**Textauszug**
□ □ □ □

Bundesweit hatten Medien berichtet, die Linksfraktion in der Hamburger
Bürgerschaft hatte das Vorgehen des Hamburger Ausländeramts und die
Umstände der Abschiebung kritisiert.
Nach Angaben des Hamburger Frauenhauses wollte die Frau, deren Asylantrag
von Deutschland abgelehnt worden war, ohnehin freiwillig in die Türkei
zurückkehren. Sie habe das Heimatland auf Wunsch ihres Ex-Partners
verlassen. Die Abschiebung nach Österreich sei daher ein unnötiger Umweg,
der das Verfahren nur verzögern würde. „Das Ziel unserer Beratungen war,
wie die Rückreise am besten gelingen kann und die Kinder am wenigsten
Schaden nehmen.“
## Freiwillige Rückkehr geplant
Das Hamburger Amt für Migration kann keine Fehler erkennen. Die junge Frau
habe zwar im August mitgeteilt ausreisen zu wollen, sei aber im Oktober
noch in Deutschland gewesen. Außerdem sei sie zwischen dem 11. April und
dem 18. Juni 2024 „untergetaucht“. Gemeint sei damit, dass „das
Ausländeramt keine Kenntnis über den Aufenthaltsort der Betroffenen hatte“.
Welchen Einfluss dieser Umstand auf die Abschiebung im Oktober hatte,
bleibt unklar.
Erklären lässt sich das „Untertauchen“ mit einem Umzug. Im November 2023 …
zwei Monate nach ihrer Ankunft in Hamburg – kam sie in eine erste
Anlaufstelle. Ende Mai dieses Jahres zog sie in das Frauenhaus um, in dem
sie bis zu ihrer Abschiebung lebte. Das Sorgerecht hatte ihr nach Auskunft
des Frauenhaus aufgrund der Gewalttätigkeit ihres Ex-Partners bereits ein
Gericht in der Türkei zugesprochen.

□ □ □ □

**Angezeigte Zeilen**
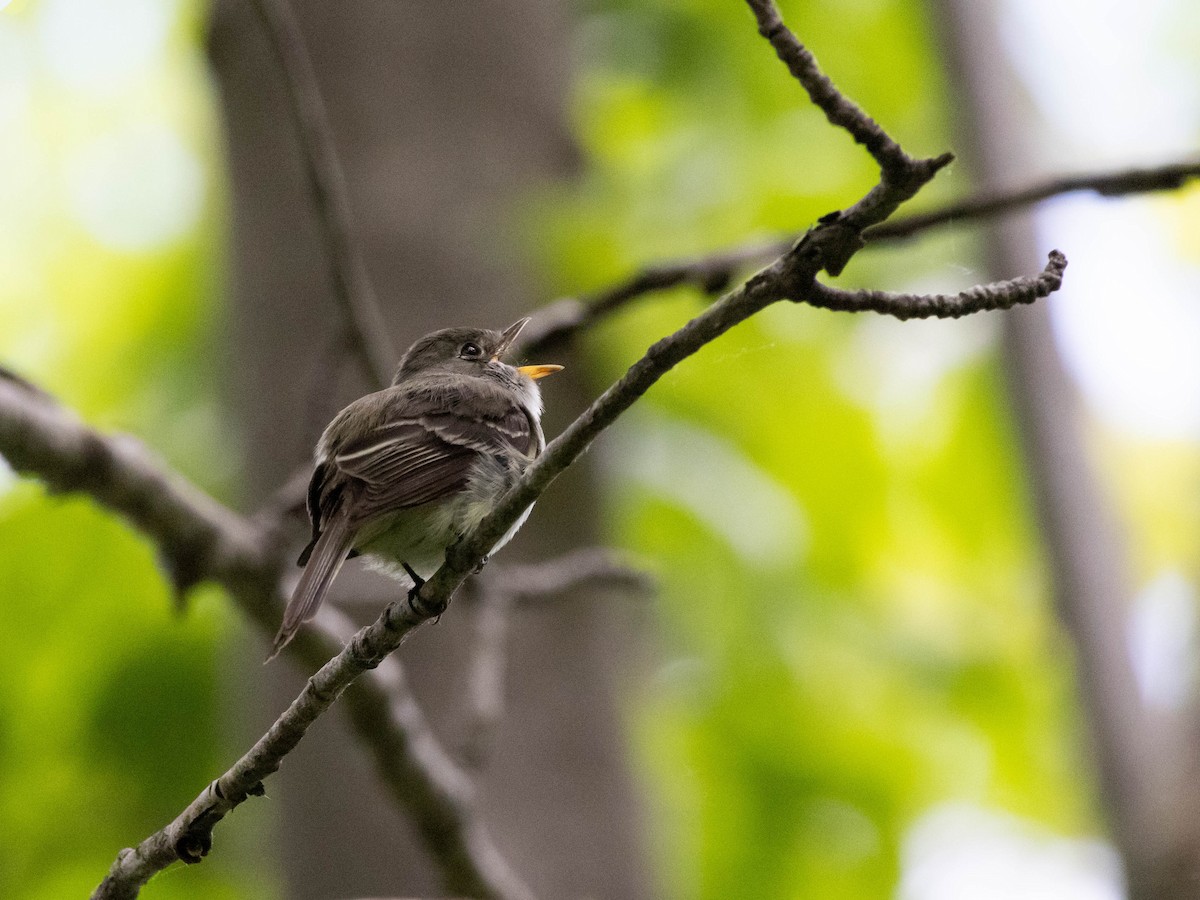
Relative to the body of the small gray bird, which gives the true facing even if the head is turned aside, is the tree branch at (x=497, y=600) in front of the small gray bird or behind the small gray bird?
in front

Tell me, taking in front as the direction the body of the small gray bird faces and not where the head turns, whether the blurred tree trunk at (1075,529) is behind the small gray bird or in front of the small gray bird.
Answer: in front

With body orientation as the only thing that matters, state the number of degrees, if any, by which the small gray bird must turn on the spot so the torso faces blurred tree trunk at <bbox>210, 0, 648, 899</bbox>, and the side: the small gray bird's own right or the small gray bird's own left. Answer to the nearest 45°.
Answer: approximately 45° to the small gray bird's own left

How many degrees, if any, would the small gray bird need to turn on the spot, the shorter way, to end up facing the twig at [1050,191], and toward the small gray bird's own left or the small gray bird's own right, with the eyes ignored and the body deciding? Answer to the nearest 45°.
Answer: approximately 45° to the small gray bird's own right

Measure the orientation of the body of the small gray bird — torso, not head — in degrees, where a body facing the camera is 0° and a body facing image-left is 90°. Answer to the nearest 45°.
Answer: approximately 225°

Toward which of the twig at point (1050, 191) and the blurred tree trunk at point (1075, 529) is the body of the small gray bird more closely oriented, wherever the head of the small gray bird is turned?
the blurred tree trunk

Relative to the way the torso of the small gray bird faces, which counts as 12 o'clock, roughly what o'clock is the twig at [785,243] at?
The twig is roughly at 1 o'clock from the small gray bird.
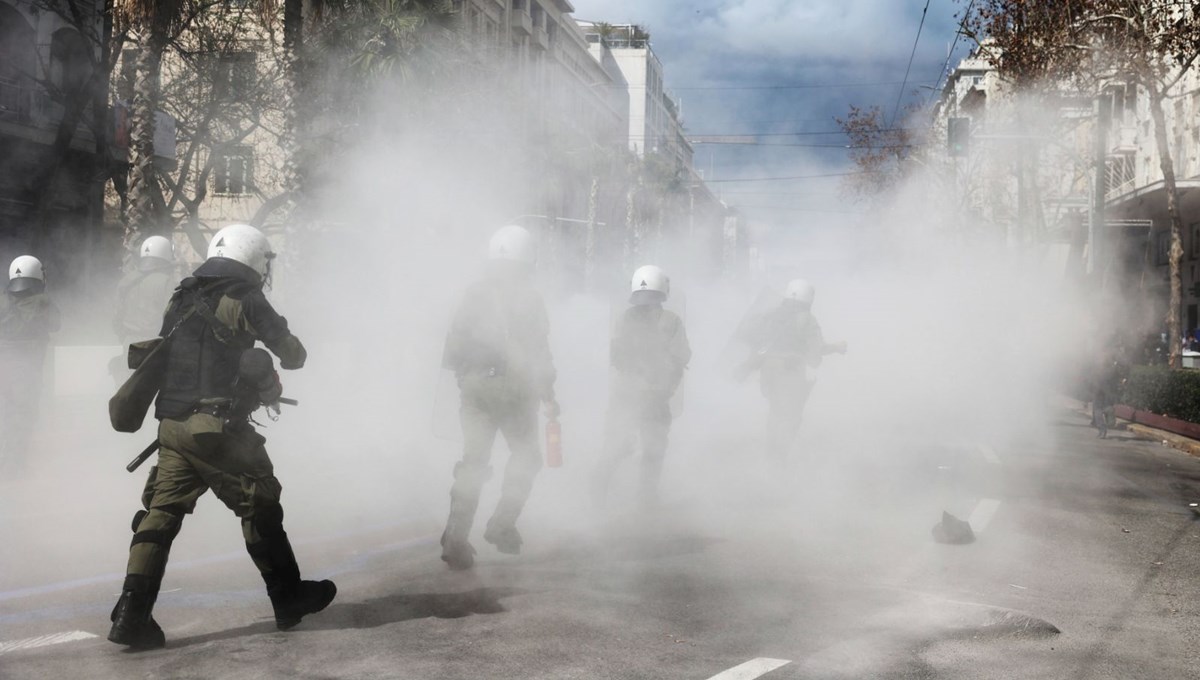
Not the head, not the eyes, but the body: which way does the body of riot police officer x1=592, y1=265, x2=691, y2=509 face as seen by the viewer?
away from the camera

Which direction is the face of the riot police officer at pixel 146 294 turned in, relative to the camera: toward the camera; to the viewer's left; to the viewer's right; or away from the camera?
away from the camera

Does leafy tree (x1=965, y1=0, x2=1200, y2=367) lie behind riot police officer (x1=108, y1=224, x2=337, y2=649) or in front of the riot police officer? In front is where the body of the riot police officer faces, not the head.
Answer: in front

□ □ □ □

**Aufgaben**
1 > Welche Staaten werden im Textauszug genannt? Zähle alle auf.
2 > Schreib den Textauszug zwischen „Welchen Einfluss dieser“ und „der Türkei zugesprochen.“ einschließlich dieser Worte ab.
Die Zeilen spielen dafür keine Rolle.

**Erwartete Ergebnisse**
1 > Deutschland, Türkei, Österreich

2 >
Welchen Einfluss dieser Umstand auf die Abschiebung im Oktober hatte,
bleibt unklar.
Erklären lässt sich das „Untertauchen“ mit einem Umzug. Im November 2023 …
zwei Monate nach ihrer Ankunft in Hamburg – kam sie in eine erste
Anlaufstelle. Ende Mai dieses Jahres zog sie in das Frauenhaus um, in dem
sie bis zu ihrer Abschiebung lebte. Das Sorgerecht hatte ihr nach Auskunft
des Frauenhaus aufgrund der Gewalttätigkeit ihres Ex-Partners bereits ein
Gericht in der Türkei zugesprochen.